To evaluate the full potential of RTX-240, Rubius’ other oncology programs and the RED PLATFORM, Rubius plans to execute several critical milestones within the next 12 months and has sufficient cash runway into the second half of 2023:

Report initial Phase 1 clinical results for RTX-240 in combination with pembrolizumab in advanced solid tumors and data from the initial enrolled NSCLC and RCC patients in the second half of 2022;
Select a clinical candidate for the first autoimmune program in type 1 diabetes during the second half of 2022; and
Report initial Phase 1 clinical results for RTX-224 for the treatment of advanced solid tumors by year-end or during the first quarter of 2023.
First Quarter 2022 Financial Results

Net loss for the first quarter of 2022 was $52.4 million or $0.58 per common share, compared to $42.3 million or $0.51 per common share in the first quarter of 2021.

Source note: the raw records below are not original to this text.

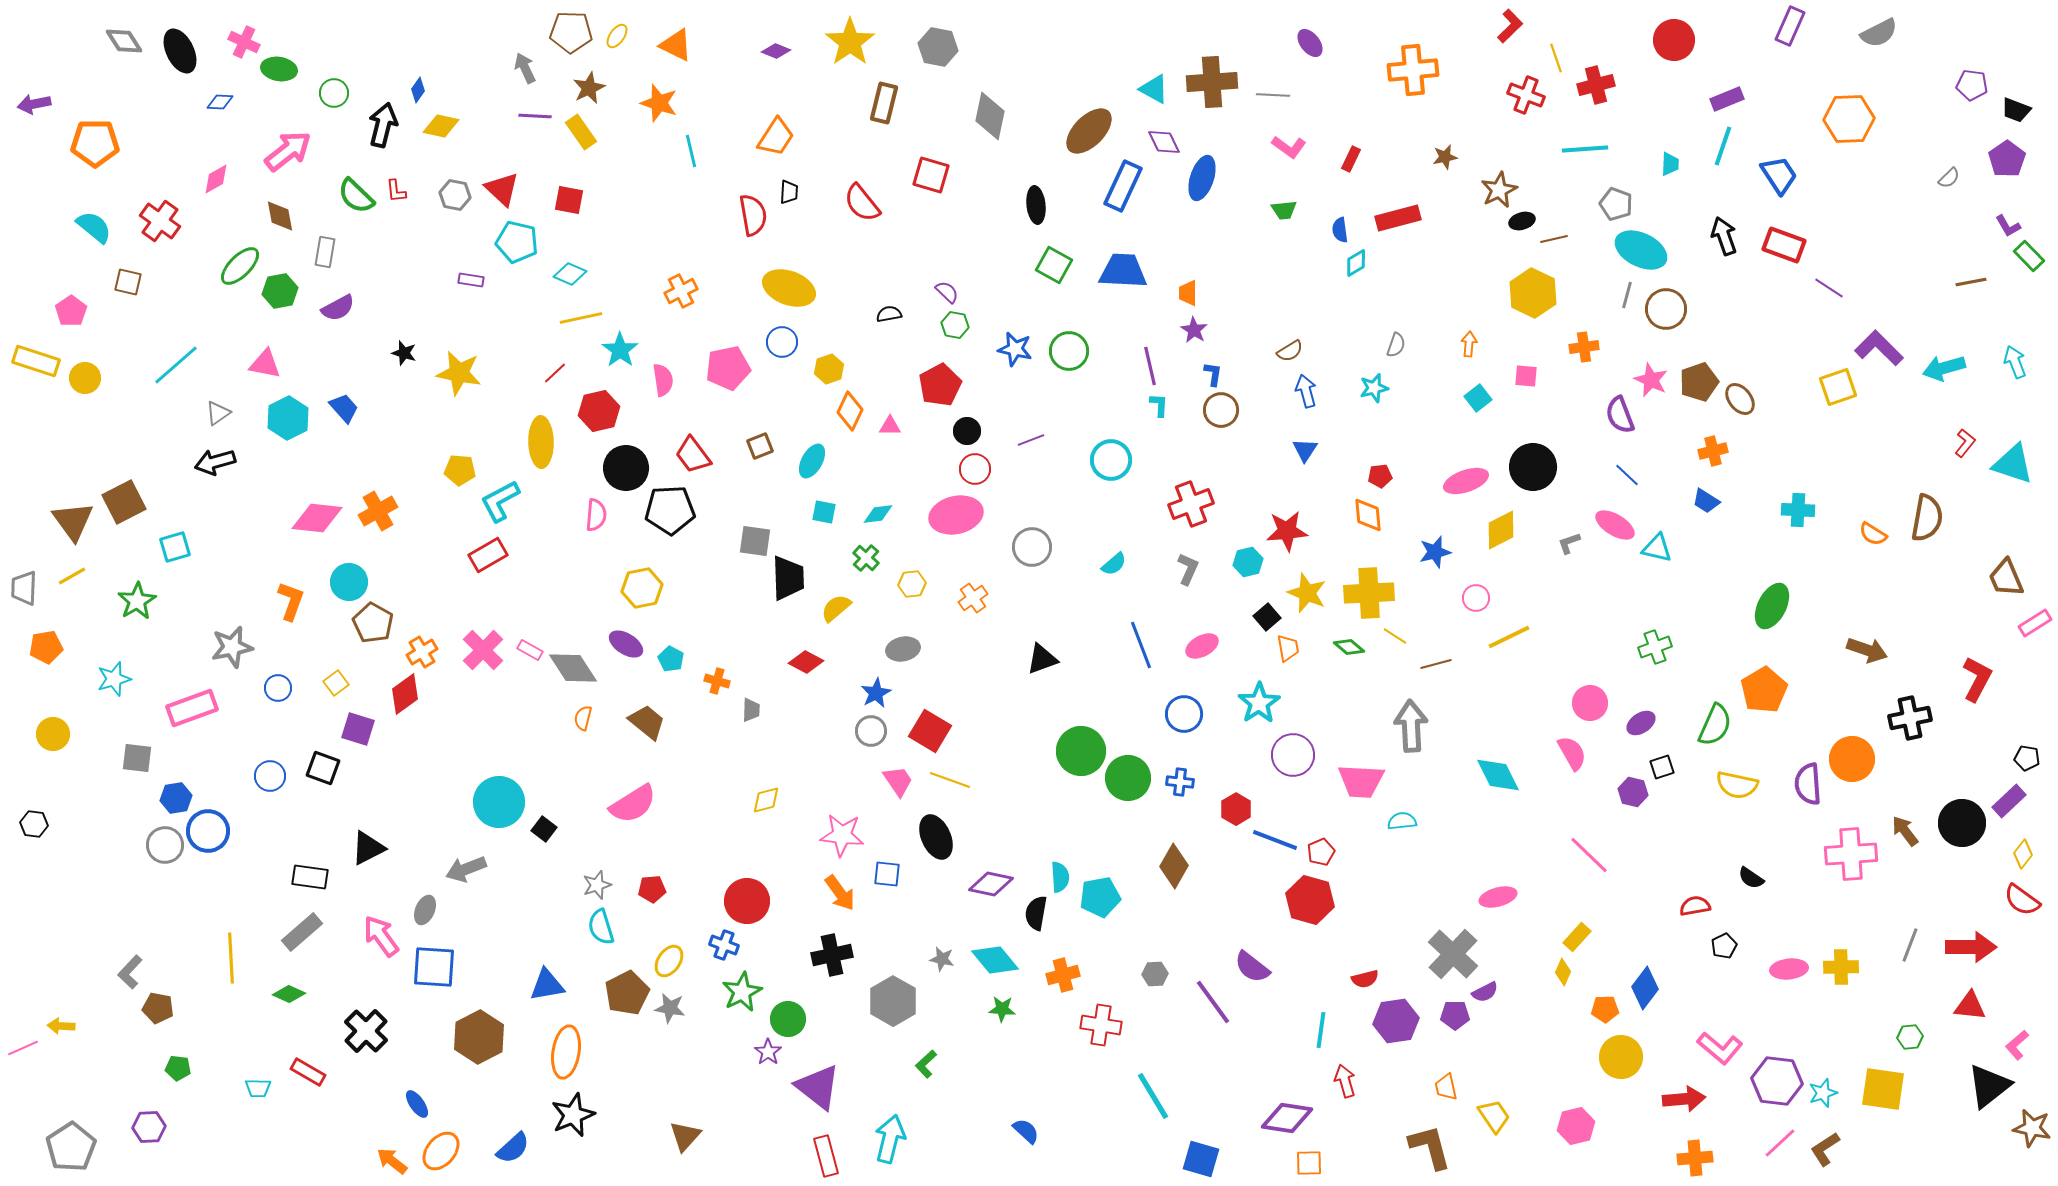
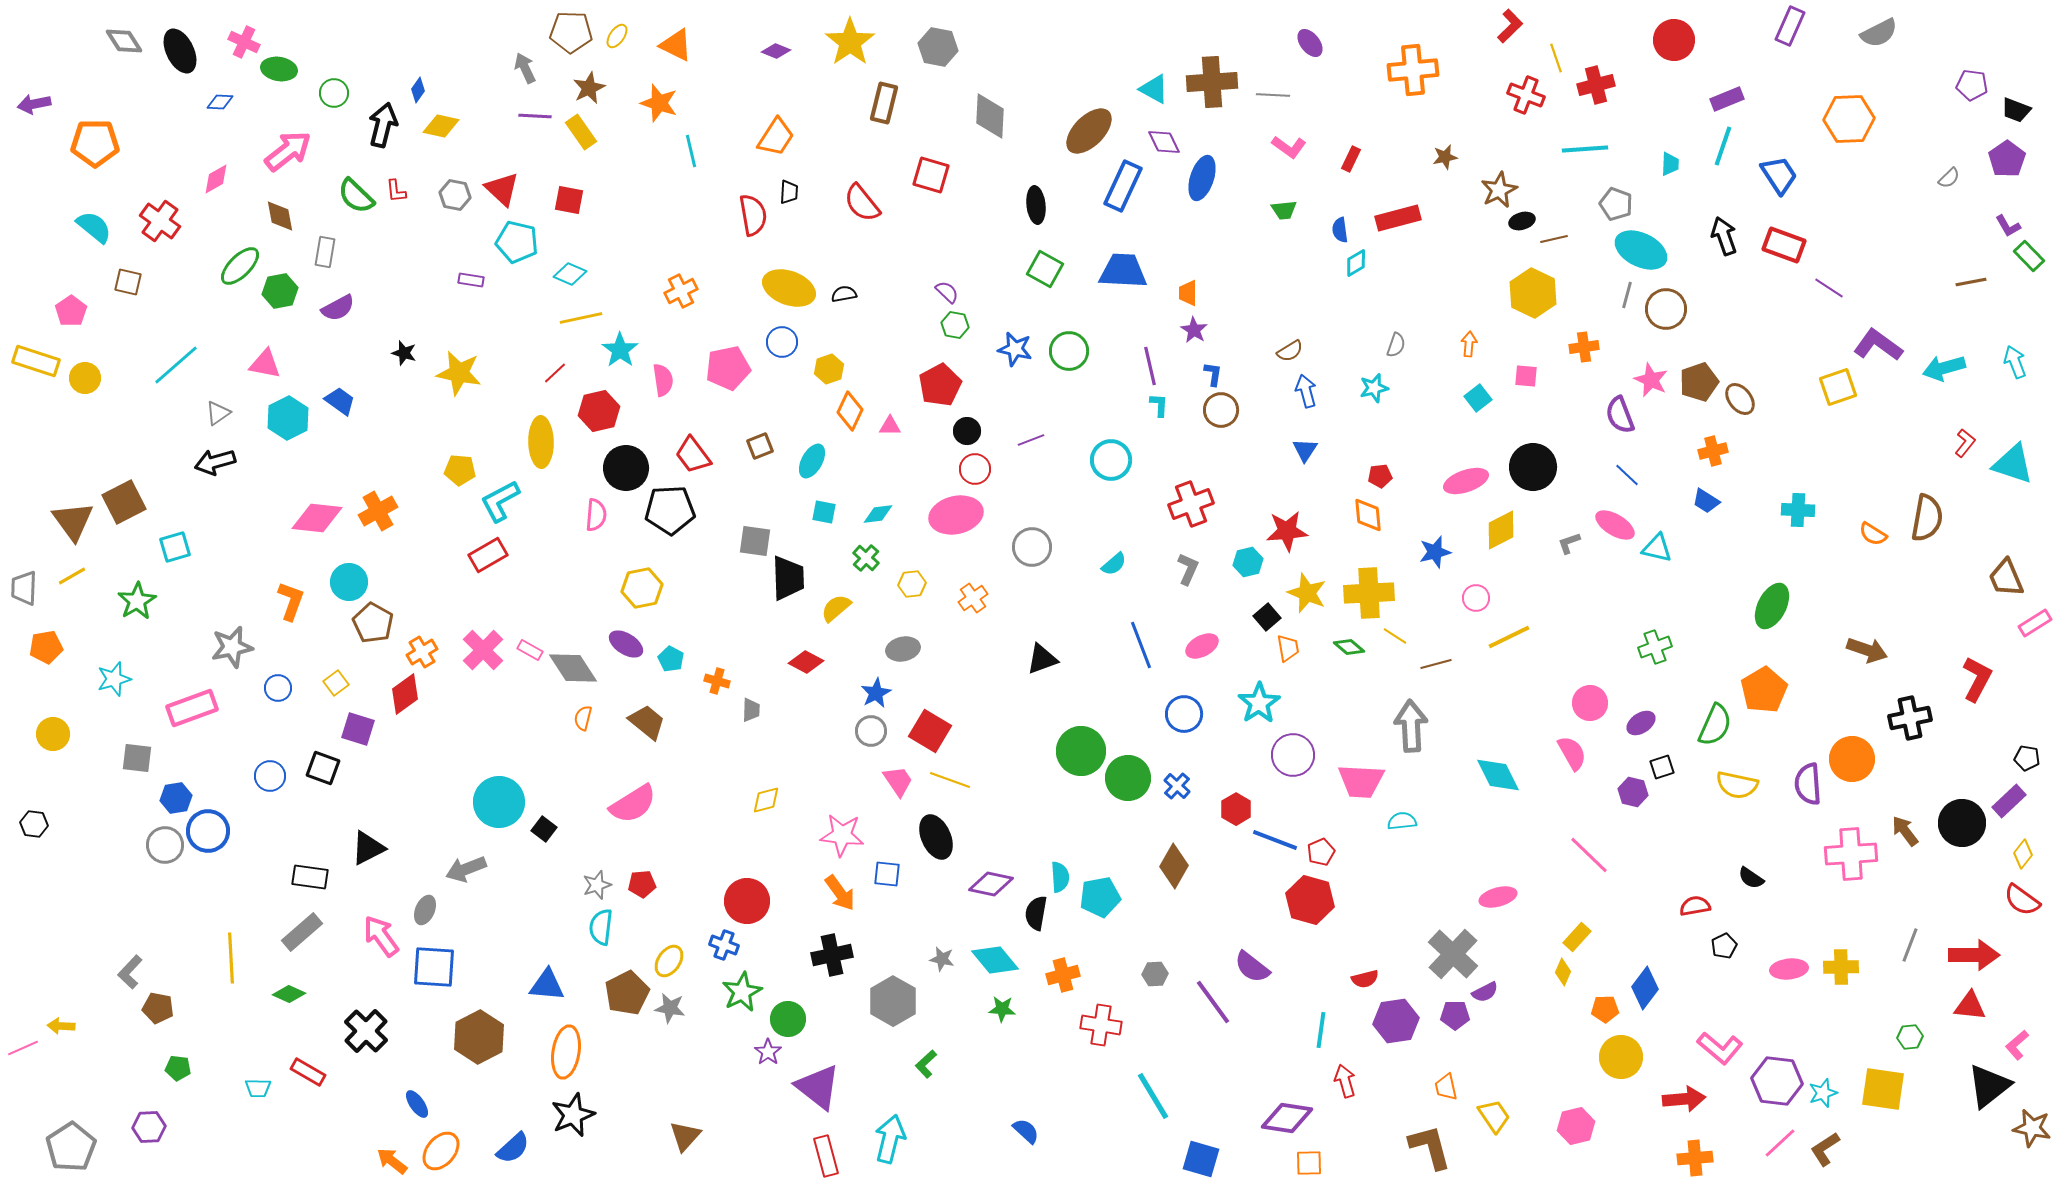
gray diamond at (990, 116): rotated 9 degrees counterclockwise
green square at (1054, 265): moved 9 px left, 4 px down
black semicircle at (889, 314): moved 45 px left, 20 px up
purple L-shape at (1879, 348): moved 1 px left, 3 px up; rotated 9 degrees counterclockwise
blue trapezoid at (344, 408): moved 4 px left, 7 px up; rotated 12 degrees counterclockwise
blue cross at (1180, 782): moved 3 px left, 4 px down; rotated 36 degrees clockwise
red pentagon at (652, 889): moved 10 px left, 5 px up
cyan semicircle at (601, 927): rotated 24 degrees clockwise
red arrow at (1971, 947): moved 3 px right, 8 px down
blue triangle at (547, 985): rotated 15 degrees clockwise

In the first quarter of 2022, Rubius invested $38.3 million in research and development (R&D) related to its novel RED PLATFORM and towards expanding and advancing its product pipeline, compared to $27.7 million in the first quarter of 2021. This year-over-year increase was principally due to a $5.3 million increase in costs related to our lead cancer programs, RTX-240, RTX-321 and RTX-224, primarily from clinical research organization (CRO) and internal manufacturing costs incurred in connection with all three programs. Additionally, platform development, early-stage research and other unallocated expenses increased by $5.6 million due principally to increases of $2.4 million in personnel-related costs and $0.9 million in stock-based compensation related to the increase in headcount to support our expanded operations. Contract research and development and laboratory supplies also increased to support drug discovery and platform development activities.

G&A expenses were $12.6 million during the first quarter of 2022, compared to $13.2 million for the first quarter of 2021. The lower costs were primarily driven by a reduction in stock-based compensation related to stock option awards that fully vested during the third quarter of 2021.

Cash Position

As of March 31, 2022, cash, cash equivalents and investments were $176.5 million, compared to $225.8 million as of December 31, 2021, providing Rubius with a cash runway into the second half of 2023. During the quarter, the Company used $47.1 million of cash to fund operations and $2.4 million to fund capital expenditures, consisting mostly of renovation costs incurred at our manufacturing facility.